Science diplomacy is the important next phenomenon to be addressed in debates on power. The original power concept dates back to Max Weber and direct, coercive power, with roots in Machiavelli and Thucydides (Baldwin, 2002; Nye 2004; Barnett & Duvall, 2005). Political science and sociology have debated power since the early 1960s, conceptualizing successively the faces and forms of power, including indirect, conscience-controlling, discursive and structural power (Bachrach & Baratz, 1962, 1963; Lukes, 1974; Foucault, 1980). International relations, including science diplomacy, has trailed in this debate (Guzzini, 1993) by its focus on the hard power of states (Barnett & Duvall, 2005), probably due to the anarchical nature of international politics (Waltz, 1979; Baldwin, 2002). These omissions are tentatively addressed by use of the concept of soft power (the power of attraction; Nye, 2004), studies of structural power (cf. Guzzini, 1993), discourse (cf. Buzan et al., 1998) or advocacy networks (cf. Keck & Sikkink, 1998).
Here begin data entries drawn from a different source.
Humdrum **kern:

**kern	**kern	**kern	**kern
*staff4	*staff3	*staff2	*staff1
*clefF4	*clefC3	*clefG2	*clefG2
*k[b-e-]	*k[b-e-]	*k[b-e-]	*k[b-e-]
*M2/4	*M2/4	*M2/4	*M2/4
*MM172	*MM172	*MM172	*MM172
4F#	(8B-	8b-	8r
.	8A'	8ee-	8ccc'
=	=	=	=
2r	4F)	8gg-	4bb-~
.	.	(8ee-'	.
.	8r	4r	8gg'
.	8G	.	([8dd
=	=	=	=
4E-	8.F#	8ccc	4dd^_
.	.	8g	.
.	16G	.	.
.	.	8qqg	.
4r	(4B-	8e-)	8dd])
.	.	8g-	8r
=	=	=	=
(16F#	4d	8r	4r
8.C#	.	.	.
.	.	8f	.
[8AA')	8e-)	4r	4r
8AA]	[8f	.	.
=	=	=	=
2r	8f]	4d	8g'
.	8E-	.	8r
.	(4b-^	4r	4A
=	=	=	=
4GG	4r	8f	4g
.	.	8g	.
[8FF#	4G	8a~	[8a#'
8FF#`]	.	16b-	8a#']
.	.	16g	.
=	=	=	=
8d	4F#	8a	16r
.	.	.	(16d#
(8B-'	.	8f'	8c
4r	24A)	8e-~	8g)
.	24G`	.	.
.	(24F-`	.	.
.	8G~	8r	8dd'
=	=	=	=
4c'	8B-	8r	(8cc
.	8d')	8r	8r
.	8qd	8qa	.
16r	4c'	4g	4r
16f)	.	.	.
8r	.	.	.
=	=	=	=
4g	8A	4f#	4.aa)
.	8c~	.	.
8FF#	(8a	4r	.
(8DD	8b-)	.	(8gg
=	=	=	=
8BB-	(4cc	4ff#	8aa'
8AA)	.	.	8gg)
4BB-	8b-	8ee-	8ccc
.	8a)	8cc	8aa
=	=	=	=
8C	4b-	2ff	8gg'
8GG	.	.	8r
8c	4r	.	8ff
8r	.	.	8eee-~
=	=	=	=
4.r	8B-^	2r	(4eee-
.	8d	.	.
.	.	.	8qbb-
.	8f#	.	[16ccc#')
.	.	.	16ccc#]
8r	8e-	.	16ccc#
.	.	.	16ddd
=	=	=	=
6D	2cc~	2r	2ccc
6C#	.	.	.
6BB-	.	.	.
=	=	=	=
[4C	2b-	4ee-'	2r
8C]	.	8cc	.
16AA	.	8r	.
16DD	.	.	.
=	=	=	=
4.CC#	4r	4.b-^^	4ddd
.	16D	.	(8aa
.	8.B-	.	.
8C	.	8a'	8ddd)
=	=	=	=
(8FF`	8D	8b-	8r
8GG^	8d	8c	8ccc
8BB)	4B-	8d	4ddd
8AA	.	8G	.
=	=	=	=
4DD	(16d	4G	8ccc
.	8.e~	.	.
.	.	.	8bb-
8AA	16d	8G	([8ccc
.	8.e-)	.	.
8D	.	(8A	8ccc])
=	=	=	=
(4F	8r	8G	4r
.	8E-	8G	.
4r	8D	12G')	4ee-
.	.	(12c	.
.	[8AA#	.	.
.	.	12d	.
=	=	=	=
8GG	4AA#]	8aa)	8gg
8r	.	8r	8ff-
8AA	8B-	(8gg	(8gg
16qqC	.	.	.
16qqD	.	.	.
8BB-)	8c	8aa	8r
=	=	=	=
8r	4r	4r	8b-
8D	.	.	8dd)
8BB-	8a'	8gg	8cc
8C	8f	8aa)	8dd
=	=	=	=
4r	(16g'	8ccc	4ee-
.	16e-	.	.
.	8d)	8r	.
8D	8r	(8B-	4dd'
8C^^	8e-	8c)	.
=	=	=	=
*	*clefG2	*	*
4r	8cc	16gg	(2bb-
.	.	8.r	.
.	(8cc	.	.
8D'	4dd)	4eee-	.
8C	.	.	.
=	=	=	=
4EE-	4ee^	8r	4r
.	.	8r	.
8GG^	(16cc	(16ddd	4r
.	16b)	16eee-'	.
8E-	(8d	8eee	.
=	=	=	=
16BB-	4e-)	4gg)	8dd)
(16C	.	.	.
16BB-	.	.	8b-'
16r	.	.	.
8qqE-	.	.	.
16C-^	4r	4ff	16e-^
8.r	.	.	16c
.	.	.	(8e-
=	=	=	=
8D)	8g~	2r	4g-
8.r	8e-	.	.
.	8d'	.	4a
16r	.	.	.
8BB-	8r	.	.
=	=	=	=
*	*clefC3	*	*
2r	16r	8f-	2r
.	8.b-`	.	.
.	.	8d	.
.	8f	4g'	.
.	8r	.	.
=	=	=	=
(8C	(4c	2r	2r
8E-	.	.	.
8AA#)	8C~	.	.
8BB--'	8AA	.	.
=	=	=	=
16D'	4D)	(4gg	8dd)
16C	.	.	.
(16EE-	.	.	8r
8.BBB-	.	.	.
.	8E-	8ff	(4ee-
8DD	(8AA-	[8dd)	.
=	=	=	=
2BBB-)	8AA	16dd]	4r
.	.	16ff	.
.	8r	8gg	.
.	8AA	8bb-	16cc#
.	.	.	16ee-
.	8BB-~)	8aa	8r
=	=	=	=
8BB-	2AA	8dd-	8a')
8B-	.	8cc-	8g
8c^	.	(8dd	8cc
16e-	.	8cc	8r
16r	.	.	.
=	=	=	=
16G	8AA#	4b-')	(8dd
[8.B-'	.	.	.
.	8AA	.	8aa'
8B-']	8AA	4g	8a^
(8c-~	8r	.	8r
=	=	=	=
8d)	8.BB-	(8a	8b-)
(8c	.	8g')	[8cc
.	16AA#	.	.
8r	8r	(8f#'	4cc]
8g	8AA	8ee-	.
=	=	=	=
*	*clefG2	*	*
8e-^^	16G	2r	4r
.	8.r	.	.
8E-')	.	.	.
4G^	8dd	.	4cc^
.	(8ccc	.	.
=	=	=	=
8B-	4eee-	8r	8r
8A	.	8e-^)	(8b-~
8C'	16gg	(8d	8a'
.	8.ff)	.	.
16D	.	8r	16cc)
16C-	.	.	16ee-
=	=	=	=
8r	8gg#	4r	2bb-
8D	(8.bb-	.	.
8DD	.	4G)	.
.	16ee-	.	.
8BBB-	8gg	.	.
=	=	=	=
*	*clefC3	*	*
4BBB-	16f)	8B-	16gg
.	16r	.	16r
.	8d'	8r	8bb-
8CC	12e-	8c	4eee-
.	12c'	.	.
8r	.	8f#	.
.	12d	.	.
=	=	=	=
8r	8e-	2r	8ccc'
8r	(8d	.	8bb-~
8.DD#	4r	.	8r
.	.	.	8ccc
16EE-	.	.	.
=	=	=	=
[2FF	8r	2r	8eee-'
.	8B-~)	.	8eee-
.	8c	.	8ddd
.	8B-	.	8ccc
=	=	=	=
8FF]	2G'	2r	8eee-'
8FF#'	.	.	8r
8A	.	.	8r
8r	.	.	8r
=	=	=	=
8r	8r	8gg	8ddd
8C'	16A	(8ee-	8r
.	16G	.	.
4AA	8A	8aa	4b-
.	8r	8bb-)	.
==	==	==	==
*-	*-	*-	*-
To date, science diplomacy as concept, historical practice or current strategy has not been critically mapped onto the corpus of political science/international relations theory on power. WP2 goes beyond the state of the art theoretically and strategically. It uses political science/international relations theory on power as well as strategy-building experience to propose analytic and strategic frameworks. These frameworks will be highly useful to discuss European experience and aims for science diplomacy with the practitioners and stakeholders, and will significantly advance the scholarly and strategic discussion.